Another prospective development using FLNG technology involves ExxonMobil’s Scarborough gas field.
French company GDF Suez, along with local partner Santos, is working on an FLNG project for the Bonaparte gas fields off the northern coast.
Speaking at the SEAAOC (South-East Asia Australia Offshore Conference) in Darwin, GDF Suez Bonaparte general manager Jean-Francois Letellier said the timing of the project had slipped but emphasised the progress that had been achieved.
“This project is moving robustly and positively forward, towards the FEED gate at the beginning of next year,” he said.
Mr Letellier said the project team had front-end loaded the work on the project.
“In short, whilst ‘project execution’ is about doing the ‘project right’, pre-FEED is about ensuring you are doing the ‘right project’.
“So, rather than be schedule driven, we have been focused on doing a lot of work ‘up-front’ to make sure we are doing the right project, and this has moved our forecast FID date out from 2014 to the second half of 2015, and our expected first gas date from 2018 to 2019.”
The other expansion prospect for the industry is brownfields expansions of existing LNG plants.

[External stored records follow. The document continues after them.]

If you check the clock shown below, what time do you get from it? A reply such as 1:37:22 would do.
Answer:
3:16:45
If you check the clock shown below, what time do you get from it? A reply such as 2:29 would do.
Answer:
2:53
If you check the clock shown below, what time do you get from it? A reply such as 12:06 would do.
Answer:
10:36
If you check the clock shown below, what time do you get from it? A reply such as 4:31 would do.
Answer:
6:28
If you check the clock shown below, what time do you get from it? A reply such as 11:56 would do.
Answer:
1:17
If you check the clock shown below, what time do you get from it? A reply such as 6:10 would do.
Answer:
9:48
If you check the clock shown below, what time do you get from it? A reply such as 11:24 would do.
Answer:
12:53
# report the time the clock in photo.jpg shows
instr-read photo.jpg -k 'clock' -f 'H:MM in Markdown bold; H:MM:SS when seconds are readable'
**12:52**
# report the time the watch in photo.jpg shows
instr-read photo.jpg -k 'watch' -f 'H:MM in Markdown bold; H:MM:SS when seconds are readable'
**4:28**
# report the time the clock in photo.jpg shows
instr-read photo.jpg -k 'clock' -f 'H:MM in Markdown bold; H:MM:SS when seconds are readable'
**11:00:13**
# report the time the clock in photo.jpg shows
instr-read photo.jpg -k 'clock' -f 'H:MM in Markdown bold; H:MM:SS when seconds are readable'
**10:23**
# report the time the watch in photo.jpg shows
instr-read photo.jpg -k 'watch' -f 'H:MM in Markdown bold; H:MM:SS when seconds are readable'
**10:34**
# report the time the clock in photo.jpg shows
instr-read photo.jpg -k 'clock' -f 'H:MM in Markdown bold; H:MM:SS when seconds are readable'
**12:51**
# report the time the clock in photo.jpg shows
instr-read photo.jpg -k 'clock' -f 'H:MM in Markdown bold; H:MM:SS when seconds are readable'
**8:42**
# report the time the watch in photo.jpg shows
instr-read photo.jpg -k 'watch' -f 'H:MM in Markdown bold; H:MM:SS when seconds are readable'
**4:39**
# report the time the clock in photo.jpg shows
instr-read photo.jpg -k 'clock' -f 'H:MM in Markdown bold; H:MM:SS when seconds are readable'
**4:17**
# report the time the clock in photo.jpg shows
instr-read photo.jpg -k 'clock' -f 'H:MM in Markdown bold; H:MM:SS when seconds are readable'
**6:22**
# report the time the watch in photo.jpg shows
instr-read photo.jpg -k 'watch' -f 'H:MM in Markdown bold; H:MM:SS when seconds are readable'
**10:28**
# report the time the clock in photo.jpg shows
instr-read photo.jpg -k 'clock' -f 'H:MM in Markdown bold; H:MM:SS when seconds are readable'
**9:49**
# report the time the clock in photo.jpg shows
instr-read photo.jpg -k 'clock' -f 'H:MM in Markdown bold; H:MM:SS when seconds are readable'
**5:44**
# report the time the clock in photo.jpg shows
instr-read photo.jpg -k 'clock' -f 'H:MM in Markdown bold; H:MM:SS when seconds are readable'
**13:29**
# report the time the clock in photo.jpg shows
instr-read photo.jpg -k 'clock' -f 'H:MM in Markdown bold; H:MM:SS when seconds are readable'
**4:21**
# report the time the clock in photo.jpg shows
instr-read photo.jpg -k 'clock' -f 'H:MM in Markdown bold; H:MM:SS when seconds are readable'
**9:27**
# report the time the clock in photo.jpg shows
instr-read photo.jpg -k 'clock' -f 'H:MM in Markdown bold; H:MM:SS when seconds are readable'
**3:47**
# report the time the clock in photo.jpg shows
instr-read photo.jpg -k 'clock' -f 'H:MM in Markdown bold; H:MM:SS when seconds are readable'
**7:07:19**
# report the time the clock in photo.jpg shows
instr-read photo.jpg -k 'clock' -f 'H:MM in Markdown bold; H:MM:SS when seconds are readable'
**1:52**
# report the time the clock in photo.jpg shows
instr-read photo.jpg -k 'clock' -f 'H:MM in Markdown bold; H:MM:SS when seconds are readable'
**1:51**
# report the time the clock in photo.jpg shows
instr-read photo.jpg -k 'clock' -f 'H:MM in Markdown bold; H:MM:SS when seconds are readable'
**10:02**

A prime contender in this regard is the ConocoPhillips-operated Darwin LNG plant.
Speaking at the Darwin conference last week, Conoco executive Mike Nazroo talked up the rationale for a brownfields expansion.
“As an industry we must give serious consideration to development solutions that meet the cost challenges, which could impact our competitiveness in the future,” Mr Nazroo said.
“There are many exciting prospects being developed around Darwin, which will need an economic option through which to realise their potential.
“Darwin LNG may provide a unique and attractive opportunity to reduce downstream CAPEX and development costs for one or more of these prospects.”
Speaking earlier, he said the most significant cost benefit was the ability to use existing infrastructure for shared services.
“Not only has this infrastructure already been built, but in the case of Darwin LNG it was built nearly 10 years ago in a very different and much lower cost environment,” Mr Nazroo said.
“Construction of an additional train at DLNG would be simpler than a greenfield build, which should translate into a reduction in FEED engineering costs and time.”
Speaking at the same conference, Santos vice-president WA & NT, John Anderson, also talked up expansion of Darwin plant, in which Santos has a minority stake.
“Collaboration and cooperation in our industry is something the industry collectively has strived for over the years, and while not a silver bullet, it should be seen as a way to unlock our resources,” Mr Anderson said.
“And it is collaboration that I am talking about when I refer to Darwin LNG’s future.
“Whether it be backfill or expansion – the proximity of Darwin to Asia, and the ability to use existing infrastructure, should be considered by industry as a real, economic and cost competitive option for the development of nearby fields.”